在小鼠神经肌肉接头处,三磷酸腺苷 (ATP) 与神经递质乙酰胆碱 (ACh) 共同释放,一旦进入突触间隙,ATP 就会水解为腺苷。ATP/二磷酸腺苷 (ADP) 和腺苷分别通过激活突触前 P2Y 和 A 1 、A 2A 和 A 3 受体来调节 ACh 的分泌。为了阐明内源性嘌呤对 K 依赖性 ACh 释放的作用,我们研究了嘌呤能受体拮抗剂对膈神经制备中小终板电位 (MEPP) 频率的影响。在 10 mM K 时,P2Y 拮抗剂 N-[2-(甲硫基)乙基]-2-[3,3,3-三氟丙基]硫代-5'-腺嘌呤酸,单酐与(二氯亚甲基)双[膦酸],四钠盐(AR-C69931MX)增加了异步 ACh 的分泌,而 A 1 、A 2A 和 A 3 拮抗剂 8-环戊基-1,3-二丙基黄嘌呤(DPCPX)、(3-乙基-5-苄基-2-甲基-4-苯乙炔基-6-苯基-1,4-(±)-二氢吡啶-3,5-,二羧酸酯(MRS-1191)和 2-(2-呋喃基)-7-(2-苯乙基)-7H-吡唑并[4,3-e][1,2,4]三唑并[1,5-c]嘧啶-5-胺(SCH-58261)并未改变神经分泌。通过 S-(对硝基苄基)-6-硫代肌苷抑制摄取性腺苷转运体,导致 10 mM K 诱导的 ACh 释放减少,表明来自 ATP 的腺苷正通过转运体从突触间隙中去除。
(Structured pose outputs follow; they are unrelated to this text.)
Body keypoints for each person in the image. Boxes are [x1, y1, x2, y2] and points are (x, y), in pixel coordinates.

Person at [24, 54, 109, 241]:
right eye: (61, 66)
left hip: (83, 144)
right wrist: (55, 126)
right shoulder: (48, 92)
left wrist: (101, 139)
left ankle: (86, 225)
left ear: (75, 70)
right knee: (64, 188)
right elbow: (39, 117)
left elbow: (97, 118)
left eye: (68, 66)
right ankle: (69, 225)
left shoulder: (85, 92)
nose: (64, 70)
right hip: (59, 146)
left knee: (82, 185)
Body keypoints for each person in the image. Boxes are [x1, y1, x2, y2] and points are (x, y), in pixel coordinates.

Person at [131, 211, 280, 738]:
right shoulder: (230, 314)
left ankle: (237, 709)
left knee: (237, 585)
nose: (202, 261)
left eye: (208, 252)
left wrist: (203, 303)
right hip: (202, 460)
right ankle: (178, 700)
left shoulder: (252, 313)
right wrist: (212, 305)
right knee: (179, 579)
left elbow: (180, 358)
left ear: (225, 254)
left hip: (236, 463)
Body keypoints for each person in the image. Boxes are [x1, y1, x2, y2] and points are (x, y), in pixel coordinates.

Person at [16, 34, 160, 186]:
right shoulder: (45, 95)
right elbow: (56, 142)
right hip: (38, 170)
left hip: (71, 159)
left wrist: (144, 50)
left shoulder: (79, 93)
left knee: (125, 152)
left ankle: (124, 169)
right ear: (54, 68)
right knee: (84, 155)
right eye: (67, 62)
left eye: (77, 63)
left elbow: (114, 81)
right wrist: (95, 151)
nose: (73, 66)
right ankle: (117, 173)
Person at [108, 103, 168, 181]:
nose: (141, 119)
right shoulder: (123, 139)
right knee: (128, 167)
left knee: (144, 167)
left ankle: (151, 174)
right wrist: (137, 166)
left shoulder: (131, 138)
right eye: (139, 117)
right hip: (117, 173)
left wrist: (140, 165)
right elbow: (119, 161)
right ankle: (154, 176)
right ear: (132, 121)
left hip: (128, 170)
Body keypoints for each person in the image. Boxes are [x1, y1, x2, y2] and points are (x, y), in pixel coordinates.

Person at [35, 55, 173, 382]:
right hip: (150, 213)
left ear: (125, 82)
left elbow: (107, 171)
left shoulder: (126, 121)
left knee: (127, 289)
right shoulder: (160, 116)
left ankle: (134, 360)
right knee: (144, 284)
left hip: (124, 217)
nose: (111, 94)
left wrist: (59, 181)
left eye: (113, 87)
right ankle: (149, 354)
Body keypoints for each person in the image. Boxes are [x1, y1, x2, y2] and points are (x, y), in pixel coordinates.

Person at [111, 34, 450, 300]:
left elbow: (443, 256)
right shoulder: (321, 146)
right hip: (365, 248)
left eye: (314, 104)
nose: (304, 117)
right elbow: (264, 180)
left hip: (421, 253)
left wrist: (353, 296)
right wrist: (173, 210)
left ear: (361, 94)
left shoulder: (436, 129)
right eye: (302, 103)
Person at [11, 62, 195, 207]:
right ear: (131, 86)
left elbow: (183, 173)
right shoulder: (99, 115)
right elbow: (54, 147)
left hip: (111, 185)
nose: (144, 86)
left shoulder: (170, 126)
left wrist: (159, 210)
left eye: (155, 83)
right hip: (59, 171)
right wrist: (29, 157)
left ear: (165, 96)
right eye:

在 15 和 20 mM K 时,内源性 ATP/ADP 和腺苷与抑制性 P2Y 和 A 1 和 A 2A 受体结合,因为 AR-C69931MX、DPCPX 和 MRS-1191 增加了 MEPP 的频率。当使用外核苷酸酶抑制剂 α,β-亚甲基腺苷 5'-二磷酸钠盐来阻止腺苷的产生时,得到了类似的结果。SCH-58261 仅在 20 mM K 时降低神经分泌,表明需要更多的腺苷来激活兴奋性 A 受体。在高 K 浓度下,摄取性转运体似乎饱和,允许腺苷在突触间隙中积累。总之,当运动神经末梢通过增加 K 浓度去极化时,内源性产生的 ATP/ADP 和腺苷能够通过顺序激活不同的嘌呤能受体来调节 ACh 的分泌。